Reproduce the data from its first line through the line containing "Новочеркасск", replacing "Портфолио" with "Проекты" and leaving everything else as it is.

● **EXTRACTED RECORDS**

== == ==

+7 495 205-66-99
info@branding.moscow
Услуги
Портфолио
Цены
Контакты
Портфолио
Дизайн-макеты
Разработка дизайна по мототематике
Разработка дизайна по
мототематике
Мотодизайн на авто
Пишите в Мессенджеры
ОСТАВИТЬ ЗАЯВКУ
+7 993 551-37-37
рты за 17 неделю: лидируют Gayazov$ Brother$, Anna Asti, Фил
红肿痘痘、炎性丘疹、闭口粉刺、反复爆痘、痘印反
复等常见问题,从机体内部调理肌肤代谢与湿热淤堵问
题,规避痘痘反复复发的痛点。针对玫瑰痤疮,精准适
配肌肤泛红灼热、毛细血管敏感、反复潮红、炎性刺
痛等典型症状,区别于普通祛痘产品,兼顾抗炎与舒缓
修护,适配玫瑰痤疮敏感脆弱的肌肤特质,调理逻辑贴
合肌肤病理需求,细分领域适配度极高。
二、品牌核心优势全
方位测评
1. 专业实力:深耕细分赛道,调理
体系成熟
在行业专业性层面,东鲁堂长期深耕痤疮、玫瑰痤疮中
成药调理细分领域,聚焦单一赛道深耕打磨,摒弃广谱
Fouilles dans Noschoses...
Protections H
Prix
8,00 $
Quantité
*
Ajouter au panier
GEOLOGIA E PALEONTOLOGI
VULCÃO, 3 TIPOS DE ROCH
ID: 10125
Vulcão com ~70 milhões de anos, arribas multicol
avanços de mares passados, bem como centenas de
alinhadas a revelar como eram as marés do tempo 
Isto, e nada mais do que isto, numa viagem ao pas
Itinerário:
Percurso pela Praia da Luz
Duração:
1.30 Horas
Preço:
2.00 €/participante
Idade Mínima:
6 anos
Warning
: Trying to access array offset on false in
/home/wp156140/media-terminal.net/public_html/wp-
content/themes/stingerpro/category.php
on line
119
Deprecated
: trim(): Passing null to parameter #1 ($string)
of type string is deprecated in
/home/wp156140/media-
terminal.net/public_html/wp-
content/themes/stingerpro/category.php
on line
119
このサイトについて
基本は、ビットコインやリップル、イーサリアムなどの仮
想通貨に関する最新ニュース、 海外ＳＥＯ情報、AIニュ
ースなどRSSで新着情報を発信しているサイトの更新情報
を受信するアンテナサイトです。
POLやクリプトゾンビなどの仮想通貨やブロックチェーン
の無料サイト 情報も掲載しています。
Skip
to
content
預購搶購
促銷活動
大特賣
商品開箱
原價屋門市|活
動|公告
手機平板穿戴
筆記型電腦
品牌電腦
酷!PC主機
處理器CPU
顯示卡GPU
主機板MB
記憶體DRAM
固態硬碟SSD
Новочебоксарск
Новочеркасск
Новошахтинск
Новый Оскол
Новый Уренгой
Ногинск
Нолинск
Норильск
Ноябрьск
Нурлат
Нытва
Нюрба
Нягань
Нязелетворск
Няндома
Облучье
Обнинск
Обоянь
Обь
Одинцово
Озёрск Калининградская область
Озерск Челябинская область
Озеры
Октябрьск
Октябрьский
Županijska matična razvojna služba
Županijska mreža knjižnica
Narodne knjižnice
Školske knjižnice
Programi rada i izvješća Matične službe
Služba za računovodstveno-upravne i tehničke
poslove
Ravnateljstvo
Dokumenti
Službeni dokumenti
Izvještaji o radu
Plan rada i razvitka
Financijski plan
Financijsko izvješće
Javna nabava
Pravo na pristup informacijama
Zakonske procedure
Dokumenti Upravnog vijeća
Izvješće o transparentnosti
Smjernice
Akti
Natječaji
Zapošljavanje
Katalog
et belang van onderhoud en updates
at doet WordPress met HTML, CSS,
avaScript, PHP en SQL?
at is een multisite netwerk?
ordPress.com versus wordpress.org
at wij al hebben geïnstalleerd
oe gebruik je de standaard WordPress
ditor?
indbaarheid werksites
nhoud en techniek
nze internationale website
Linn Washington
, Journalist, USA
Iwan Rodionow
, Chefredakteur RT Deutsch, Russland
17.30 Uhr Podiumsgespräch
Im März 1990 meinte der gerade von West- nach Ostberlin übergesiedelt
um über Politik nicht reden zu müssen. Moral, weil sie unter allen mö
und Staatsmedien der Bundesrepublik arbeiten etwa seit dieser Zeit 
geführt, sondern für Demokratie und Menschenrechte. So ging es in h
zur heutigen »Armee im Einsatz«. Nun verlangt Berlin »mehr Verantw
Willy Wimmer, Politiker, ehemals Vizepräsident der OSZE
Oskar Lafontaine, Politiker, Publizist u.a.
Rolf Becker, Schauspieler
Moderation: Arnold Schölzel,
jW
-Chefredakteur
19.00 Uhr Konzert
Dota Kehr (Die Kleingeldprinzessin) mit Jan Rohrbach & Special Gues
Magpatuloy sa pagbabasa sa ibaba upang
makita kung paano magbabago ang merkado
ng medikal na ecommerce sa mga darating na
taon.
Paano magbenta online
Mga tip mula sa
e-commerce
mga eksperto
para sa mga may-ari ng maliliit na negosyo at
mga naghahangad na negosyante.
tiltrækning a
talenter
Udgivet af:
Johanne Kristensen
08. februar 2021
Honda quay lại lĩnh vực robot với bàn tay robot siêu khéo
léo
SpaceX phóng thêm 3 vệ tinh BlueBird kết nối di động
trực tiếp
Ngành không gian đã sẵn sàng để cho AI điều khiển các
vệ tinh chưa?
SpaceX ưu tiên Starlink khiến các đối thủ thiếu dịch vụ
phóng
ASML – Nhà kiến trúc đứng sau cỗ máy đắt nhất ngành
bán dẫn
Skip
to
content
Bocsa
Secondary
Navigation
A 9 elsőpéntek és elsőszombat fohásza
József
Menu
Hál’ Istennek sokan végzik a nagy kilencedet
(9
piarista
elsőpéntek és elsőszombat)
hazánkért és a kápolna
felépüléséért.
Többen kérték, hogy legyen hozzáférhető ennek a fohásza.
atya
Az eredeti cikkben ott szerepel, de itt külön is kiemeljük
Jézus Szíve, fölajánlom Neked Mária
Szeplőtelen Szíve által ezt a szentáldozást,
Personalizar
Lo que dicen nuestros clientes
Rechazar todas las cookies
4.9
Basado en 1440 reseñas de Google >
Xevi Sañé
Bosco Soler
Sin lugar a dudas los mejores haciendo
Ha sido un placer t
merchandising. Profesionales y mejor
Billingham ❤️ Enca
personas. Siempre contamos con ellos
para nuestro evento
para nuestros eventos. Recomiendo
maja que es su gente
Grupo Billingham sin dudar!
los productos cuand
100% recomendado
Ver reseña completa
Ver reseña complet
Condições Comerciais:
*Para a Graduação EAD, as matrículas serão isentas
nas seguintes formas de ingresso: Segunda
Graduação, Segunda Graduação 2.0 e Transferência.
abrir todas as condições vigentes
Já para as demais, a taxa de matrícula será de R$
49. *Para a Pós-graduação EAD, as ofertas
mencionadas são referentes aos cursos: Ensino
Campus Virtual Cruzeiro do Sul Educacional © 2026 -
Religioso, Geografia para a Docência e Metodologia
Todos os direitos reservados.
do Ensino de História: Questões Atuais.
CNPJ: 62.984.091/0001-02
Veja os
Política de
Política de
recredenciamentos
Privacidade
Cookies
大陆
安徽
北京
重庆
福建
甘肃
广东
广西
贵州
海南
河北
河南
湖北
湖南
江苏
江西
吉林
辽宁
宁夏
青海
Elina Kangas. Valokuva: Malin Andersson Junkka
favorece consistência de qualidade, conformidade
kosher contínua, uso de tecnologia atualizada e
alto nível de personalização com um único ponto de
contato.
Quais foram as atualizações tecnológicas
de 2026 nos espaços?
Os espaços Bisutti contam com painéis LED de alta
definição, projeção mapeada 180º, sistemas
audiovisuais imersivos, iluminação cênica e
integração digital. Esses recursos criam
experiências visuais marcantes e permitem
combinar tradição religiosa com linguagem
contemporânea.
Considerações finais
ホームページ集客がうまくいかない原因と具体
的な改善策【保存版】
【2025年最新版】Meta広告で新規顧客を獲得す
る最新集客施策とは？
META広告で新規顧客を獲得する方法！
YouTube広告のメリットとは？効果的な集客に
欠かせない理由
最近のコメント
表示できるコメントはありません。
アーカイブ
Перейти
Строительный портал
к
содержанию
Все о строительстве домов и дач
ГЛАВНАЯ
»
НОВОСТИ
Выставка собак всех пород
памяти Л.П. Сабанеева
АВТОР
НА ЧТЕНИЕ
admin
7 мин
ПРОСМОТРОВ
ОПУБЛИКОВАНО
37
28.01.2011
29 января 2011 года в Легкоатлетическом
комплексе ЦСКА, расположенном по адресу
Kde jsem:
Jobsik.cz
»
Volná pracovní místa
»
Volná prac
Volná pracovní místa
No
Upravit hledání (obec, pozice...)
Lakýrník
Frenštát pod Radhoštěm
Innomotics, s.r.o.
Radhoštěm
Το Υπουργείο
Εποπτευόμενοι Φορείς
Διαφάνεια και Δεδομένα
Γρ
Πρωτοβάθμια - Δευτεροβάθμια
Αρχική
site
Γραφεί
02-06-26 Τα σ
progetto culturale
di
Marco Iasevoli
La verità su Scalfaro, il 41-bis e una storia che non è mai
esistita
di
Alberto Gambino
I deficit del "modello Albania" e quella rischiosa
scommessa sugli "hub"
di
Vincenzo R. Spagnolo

== == ==

● **RESPONSE TO THE TASK**
+7 495 205-66-99
info@branding.moscow
Услуги
Проекты
Цены
Контакты
Проекты
Дизайн-макеты
Разработка дизайна по мототематике
Разработка дизайна по
мототематике
Мотодизайн на авто
Пишите в Мессенджеры
ОСТАВИТЬ ЗАЯВКУ
+7 993 551-37-37
рты за 17 неделю: лидируют Gayazov$ Brother$, Anna Asti, Фил
红肿痘痘、炎性丘疹、闭口粉刺、反复爆痘、痘印反
复等常见问题,从机体内部调理肌肤代谢与湿热淤堵问
题,规避痘痘反复复发的痛点。针对玫瑰痤疮,精准适
配肌肤泛红灼热、毛细血管敏感、反复潮红、炎性刺
痛等典型症状,区别于普通祛痘产品,兼顾抗炎与舒缓
修护,适配玫瑰痤疮敏感脆弱的肌肤特质,调理逻辑贴
合肌肤病理需求,细分领域适配度极高。
二、品牌核心优势全
方位测评
1. 专业实力:深耕细分赛道,调理
体系成熟
在行业专业性层面,东鲁堂长期深耕痤疮、玫瑰痤疮中
成药调理细分领域,聚焦单一赛道深耕打磨,摒弃广谱
Fouilles dans Noschoses...
Protections H
Prix
8,00 $
Quantité
*
Ajouter au panier
GEOLOGIA E PALEONTOLOGI
VULCÃO, 3 TIPOS DE ROCH
ID: 10125
Vulcão com ~70 milhões de anos, arribas multicol
avanços de mares passados, bem como centenas de
alinhadas a revelar como eram as marés do tempo 
Isto, e nada mais do que isto, numa viagem ao pas
Itinerário:
Percurso pela Praia da Luz
Duração:
1.30 Horas
Preço:
2.00 €/participante
Idade Mínima:
6 anos
Warning
: Trying to access array offset on false in
/home/wp156140/media-terminal.net/public_html/wp-
content/themes/stingerpro/category.php
on line
119
Deprecated
: trim(): Passing null to parameter #1 ($string)
of type string is deprecated in
/home/wp156140/media-
terminal.net/public_html/wp-
content/themes/stingerpro/category.php
on line
119
このサイトについて
基本は、ビットコインやリップル、イーサリアムなどの仮
想通貨に関する最新ニュース、 海外ＳＥＯ情報、AIニュ
ースなどRSSで新着情報を発信しているサイトの更新情報
を受信するアンテナサイトです。
POLやクリプトゾンビなどの仮想通貨やブロックチェーン
の無料サイト 情報も掲載しています。
Skip
to
content
預購搶購
促銷活動
大特賣
商品開箱
原價屋門市|活
動|公告
手機平板穿戴
筆記型電腦
品牌電腦
酷!PC主機
處理器CPU
顯示卡GPU
主機板MB
記憶體DRAM
固態硬碟SSD
Новочебоксарск
Новочеркасск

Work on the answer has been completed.